Okay, so you're either reading this because you agree, or you completely disagree and are going to try and prove me wrong.
"But I've heard so many resolution success stories!"
"It's practically a staple of society now!!"
"Resolutions are all everyone talks about at parties, so I HAVE to make something up!!!"
I feel you, I really do, but do you know what you can tell those people? That they can SHOVE IT.
Before they get all offended, you can tell them that less than 8% of New Year's Resolutions are actually successful and result in more stress returning from your holiday break than a person can really handle.
Picture this: you've just returned from your winter break with its parties, crazy family drama, and drinking, only to sit down at home and try to learn a new language, lose 15 pounds, meditate daily, and keep several bullet journals since you read in an article that it would "keep you mindful."

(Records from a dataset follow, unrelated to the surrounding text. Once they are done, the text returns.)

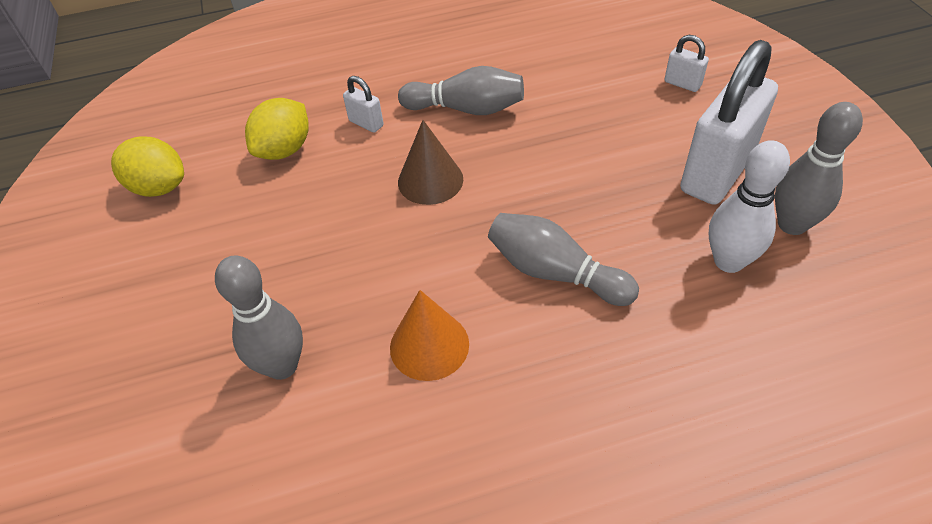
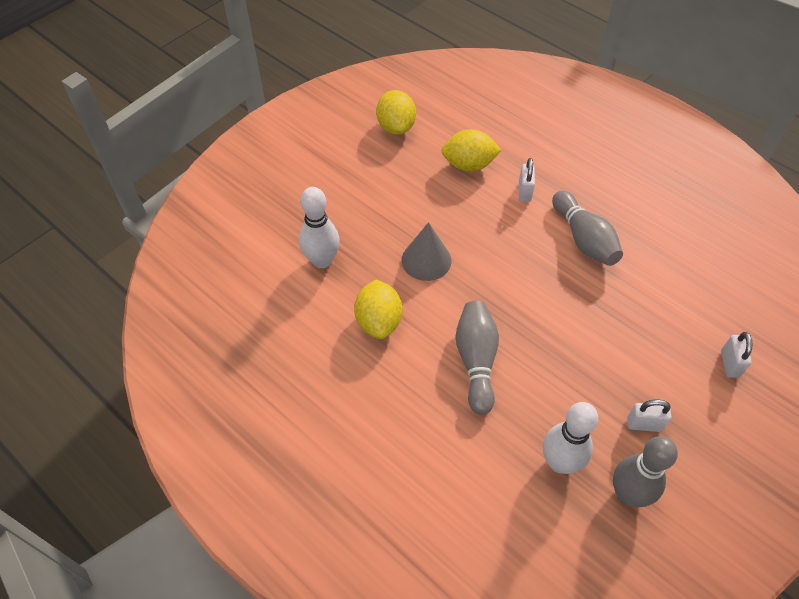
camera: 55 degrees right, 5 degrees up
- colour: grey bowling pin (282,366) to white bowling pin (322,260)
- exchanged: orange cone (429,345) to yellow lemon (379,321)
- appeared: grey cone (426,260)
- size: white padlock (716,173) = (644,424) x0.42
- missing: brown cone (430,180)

If this sounds familiar, I am so sorry. The New Year doesn't have to be this way; setting goals for yourself is smart, and I'm not going to poke the metaphorical Goal Bear, but this is actually an incredibly counterproductive way of trying to achieve them. Going from doing absolutely nothing to doing everyone is going to give you goal-whiplash in the worst of ways. Instead, try and bite off your goals in manageable chunks instead of all at once. For example, learning a language is wonderful! It makes you a more worldly human being, reduces the potential of dementia and Alzheimer's, and gives you another party trick. It is not a reasonable goal, however, to try and become fluent in a year. Instead, start slowly and surely and integrate that new habit of studying into your life. The same goes for getting active: start slowly and surely, or you'll putter out before you really even start.
Another thing: for the most part, resolutions are based around what you think is expected of you rather than what you actually need. Many of them are (for the most part) healthy choices, but they aren't the most important things for you personally. Sure, losing 15 pounds is probably a good idea, but do you know what may be a better idea? Getting your budget back on track before hitting the dumb track. Societal expectations shouldn't dictate what's important for you.
Lastly, the timing of these resolutions is actual ASS. January is the start of the new year, not the new YOU, so continue living your life day by day and improve yourself with the passage of your own life, not the calendar. This is going to sound cheesy, I know, but your life isn't sectioned off in 365-day portions: some parts move more quickly than others, and trying to shove a goal into a spot where it shouldn't fit isn't going to help anyone.
So remember, find time to better yourself on your own terms, and tell people where they can put their New Year's Resolutions: back into the Void of Bad Decisions.